Several alumni have later earned research fellowships and academic recognitions in institutions across the United States and Europe, including Humboldt Fellowships, Commonwealth Scholarships, Chevening Scholarships, etc. Alumni have contributed to international scientific collaborations, including teams at CERN that were recognized with the 2025 Breakthrough Prize in Fundamental Physics, as well as collaborations with LIGO, the IceCube Neutrino Observatory, and NASA’s Interstellar Mapping and Acceleration Probe. One alumnus co-authored a 2025 study from the University of Texas at Austin examining the movement of early Martian surface water into deep aquifers. Another alumnus worked with researchers at the University of California, Davis and Berkeley Lab on laser-based purification methods for producing ultra-pure silica. Several alumni are involved in research projects at U.S. national laboratories, including the National High Magnetic Field Laboratory, Argonne National Laboratory, Fermilab, and SLAC National Accelerator Laboratory. Another alumnus contributed to research at Clemson University that developed novel dual-conductive materials for next-generation lithium-ion batteries. In 2026, one alumnus was selected as a graduate commencement speaker at the University of Massachusetts Boston.
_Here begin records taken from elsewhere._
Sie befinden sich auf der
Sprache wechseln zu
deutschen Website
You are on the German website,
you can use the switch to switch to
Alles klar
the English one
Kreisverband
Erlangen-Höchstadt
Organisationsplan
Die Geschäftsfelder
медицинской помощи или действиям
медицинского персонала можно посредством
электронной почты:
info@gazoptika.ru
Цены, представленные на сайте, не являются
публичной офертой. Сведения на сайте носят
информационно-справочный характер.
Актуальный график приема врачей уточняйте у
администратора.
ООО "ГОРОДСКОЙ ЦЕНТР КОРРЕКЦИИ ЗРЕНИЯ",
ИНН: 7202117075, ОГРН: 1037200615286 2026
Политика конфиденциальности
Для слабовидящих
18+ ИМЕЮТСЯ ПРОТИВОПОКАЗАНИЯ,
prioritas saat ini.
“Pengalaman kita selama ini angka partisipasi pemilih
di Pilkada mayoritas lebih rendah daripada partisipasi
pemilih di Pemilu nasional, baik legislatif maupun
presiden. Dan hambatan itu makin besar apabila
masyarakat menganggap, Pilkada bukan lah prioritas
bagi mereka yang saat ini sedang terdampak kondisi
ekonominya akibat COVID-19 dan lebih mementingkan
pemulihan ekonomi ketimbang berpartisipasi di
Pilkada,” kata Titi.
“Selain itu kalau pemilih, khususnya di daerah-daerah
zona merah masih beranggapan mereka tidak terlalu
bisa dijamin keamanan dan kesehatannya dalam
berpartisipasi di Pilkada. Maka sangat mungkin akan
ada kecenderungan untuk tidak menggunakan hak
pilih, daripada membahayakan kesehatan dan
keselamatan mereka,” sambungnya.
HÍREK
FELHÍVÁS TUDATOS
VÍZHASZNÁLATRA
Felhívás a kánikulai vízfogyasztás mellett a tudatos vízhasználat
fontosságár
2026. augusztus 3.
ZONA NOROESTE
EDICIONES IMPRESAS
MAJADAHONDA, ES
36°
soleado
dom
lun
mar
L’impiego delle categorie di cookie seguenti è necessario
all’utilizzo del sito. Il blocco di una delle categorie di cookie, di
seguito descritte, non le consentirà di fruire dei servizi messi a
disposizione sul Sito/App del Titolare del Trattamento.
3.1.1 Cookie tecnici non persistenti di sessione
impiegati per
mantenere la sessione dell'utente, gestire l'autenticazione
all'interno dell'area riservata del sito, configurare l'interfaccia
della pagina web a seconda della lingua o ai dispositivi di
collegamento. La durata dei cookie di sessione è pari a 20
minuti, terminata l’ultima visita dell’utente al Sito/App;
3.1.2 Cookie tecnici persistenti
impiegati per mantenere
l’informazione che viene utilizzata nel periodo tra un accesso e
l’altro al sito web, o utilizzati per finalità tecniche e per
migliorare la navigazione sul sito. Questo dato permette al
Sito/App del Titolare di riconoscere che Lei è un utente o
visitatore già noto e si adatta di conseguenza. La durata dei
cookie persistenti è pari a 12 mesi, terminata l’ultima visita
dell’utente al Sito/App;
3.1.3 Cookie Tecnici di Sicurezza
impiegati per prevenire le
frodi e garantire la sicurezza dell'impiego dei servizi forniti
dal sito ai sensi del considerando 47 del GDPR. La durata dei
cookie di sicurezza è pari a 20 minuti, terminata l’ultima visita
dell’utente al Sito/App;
One alumnus was recognized in Forbes Middle East as a “Next Generation Business Leader, Arab World” during 2017–2019, and was later included in the Forbes magazine's “Top 100 Healthcare Leaders” lists for 2024 and 2025.

The organization has also collaborated with several U.S. universities to host Indian students for short-term summer research internships. These internships provide participants with short-term exposure to research environments outside India.

== Community engagement ==
Many award recipients stay involved with the program after completing their studies. Many participate in peer mentoring, educational outreach, and nonprofit efforts to expand access to international education opportunities for underrepresented groups. This structure has contributed to the development of a continuing peer and alumni network.

== Media coverage ==
The initiative has been covered in Indian and international media, particularly for its role in supporting students from underrepresented backgrounds pursuing education abroad. A 2013 article in Business Standard highlighted its early collaborations with U.S. institutions that hosted AMU students for summer research internships. The Higher Education Review also reported on these partnerships.
Each year, announcements of the SSGSA awards are covered by Indian media outlets including the Hindustan Times, Ummid News, and Salam-e-Vatan.